Is there really a high risk of companies leaving the Bay Area, or even California, because of the lab space issue?

We see very little risk in any large, holistic relocations of meaningful scale out of the Bay Area because of companies claiming or determining they can’t find lab space. There’s rooted and recognized intellectual property, talent, research, established institutions, venture capital and novel pioneering science within our marquee clusters throughout the Bay Area.

I think that the vacancy rates will continue to rise, given the new lot of inventory that’s coming online, both on the conversion side and new development side. Demand will soften a bit given all of the factors we’ve been talking about, and there will be an increase in sublease inventory as well, both from M&A and suspended trials which ordinarily result in workforce reductions that have happened in some rare instances within the Bay Area. Recent examples of M&A activity include Gilead acquiring MiroBio, Amgen’s acquisition of ChemoCentryx and Pfizer acquiring Global Blood Therapeutics. Whereas companies with workforce reductions include Nektar Therapeutics and Invitae. All of that combined with our established science, the talent pool and the clustering effect—I see very little risk in companies deciding to leave.

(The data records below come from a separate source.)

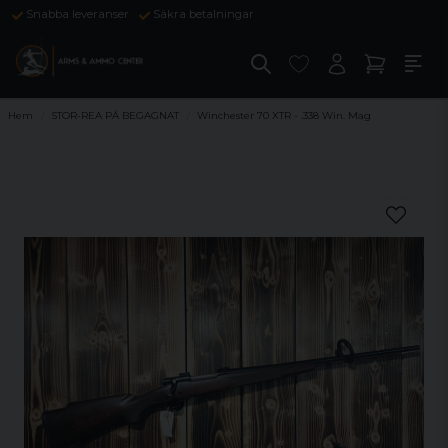
Snabba leveranser
Säkra betalningar
Hem
STOR-REA PÅ BEGAGNAT
Winchester 70 XTR - .338 Win. Mag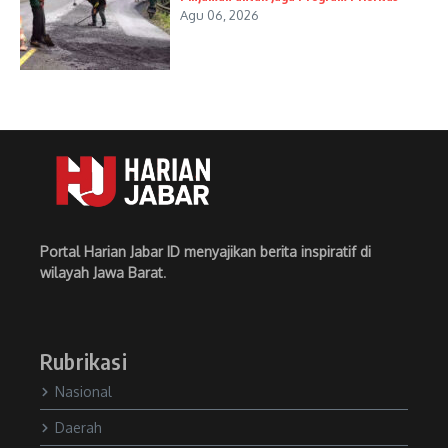
Agu 06, 2026
Portal Harian Jabar ID menyajikan berita inspiratif di
wilayah Jawa Barat
.
Rubrikasi
Nasional
Daerah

If a life science startup is in need of lab space today, would you have anything available?

That segment of our marketplace has a significant amount of demand, because that’s usually the next graduation point when a company is raising their Series A or Series B and they’re graduating from their incubator. So there’s more demand in the 15,000- to 30,000-square-foot range than there would be having a requirement that’s larger in scale. Given where vacancy is today, there would be challenges in finding direct space for 15,000 square feet. However, since there will inevitably be sublease inventory coming to market, there would be some optionality within the size range.

What advice do you have for an upcoming startup that wants to find lab space in the Bay Area or found their headquarters here?

Provide yourself plenty of time to make that decision. Look at several established life sciences markets within the Bay Area just to juxtapose various cost implications. Evaluate where the talent is coming from and where the talent currently exists, and from a recruiting and retention standpoint, look at headquarter locations that will be conducive to both of those factors. It will take ample runway to plan and implement a process by which you can look at all of the several micro-markets and locations and find developers that have compelling offerings to provide worthy to become a headquarter home for the appropriate companies.